The AI magic that makes all this happen is new and parents who are looking to give their already motivated kids an extra advantage will pay for it. But is it really the answer for all those kids who aren’t particularly motivated and struggle in school? Does getting students to score in the top 1% on standardized tests really mean that this what learning should be about?
Social Context of Learning
Coming back to Dylan Kane who removed the Chromebooks from class into order to restore student’s ability to focus and interact with the teacher and participate in class discussion. Removing computers doesn’t necessarily mean a return to textbooks and worksheets.
Education, Kane knows, is profoundly and stubbornly social. “There are a lot of students who need accountability,” he said. The answer is not more surveillance, but more companionship in the struggle. “Students benefit from being in a room with a bunch of other people who are learning the same thing, the collective effervescence of all trying to make progress together,” he said. “And they benefit from an adult who knows them, who is in the room, who says ‘I care about your learning.’”
This is why makerspaces in school matter. They offer a purposeful way to integrate technology and learning in a “stubbornly” social context, bringing students together to work (and play). Technology assists them in creating and inventing but the magic is in the interactions among students and teachers as well as among students themselves, not the tools. Students are not sitting isolated on computers; they are having a social experience while learning with others.
Will AI one day be seen, like computers once were, as an upgrade from teachers? That would be a mistake. As is said about using AI, education needs “humans in the loop,” not outside it. The challenge is how to create the educational context where those adults can be even more impactful in working with students in school.
I am at the ASU-GSV Summit in San Diego this week, finishing up this post which I began last week. Today, I visited The San Diego Met, a Big Picture Learning School, which is a small, public high school. The San Diego Met, which has 125 students, organizes advisory periods for students first thing in the morning. The goal of advisory is get students to talk about academic and personal growth, explore teamwork and community building skills.
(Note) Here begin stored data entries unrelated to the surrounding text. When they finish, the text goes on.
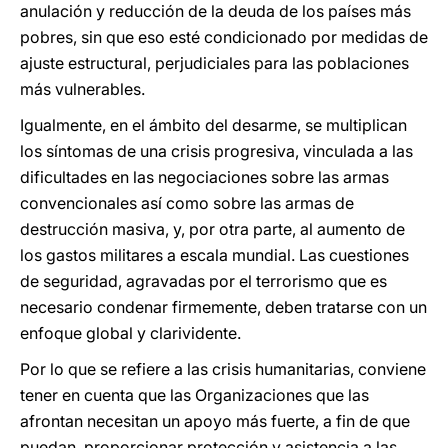
anulación y reducción de la deuda de los países más
pobres, sin que eso esté condicionado por medidas de
ajuste estructural, perjudiciales para las poblaciones
más vulnerables.
Igualmente, en el ámbito del desarme, se multiplican
los síntomas de una crisis progresiva, vinculada a las
dificultades en las negociaciones sobre las armas
convencionales así como sobre las armas de
destrucción masiva, y, por otra parte, al aumento de
los gastos militares a escala mundial. Las cuestiones
de seguridad, agravadas por el terrorismo que es
necesario condenar firmemente, deben tratarse con un
enfoque global y clarividente.
Por lo que se refiere a las crisis humanitarias, conviene
tener en cuenta que las Organizaciones que las
afrontan necesitan un apoyo más fuerte, a fin de que
puedan proporcionar protección y asistencia a las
I sat in on one group of 15 juniors who sat in a circle on couches and comfortable chairs — the students remain in the same advisory group for all four years. Their advisor, a science teacher, asked them to answer a rather silly question such as “When you eat a brownie, do you want a crusty piece from the edge or a soft, chewy piece from the center?” The students laughed and each of them gave an answer. It was one of several questions, mainly to get students to speak up and also listen to each other.
Afterwards, the teacher asked them to talk about advisory. “I love hearing people’s opinions,” said one of them. Another said that advisory was a warm-up for the rest of the day. They seemed to genuinely enjoy each other’s company — even as some of them had screens open.
I saw that a teacher and a group of students came together and found “companionship in the struggle” to learn and grow as humans. That seemed like magic to me.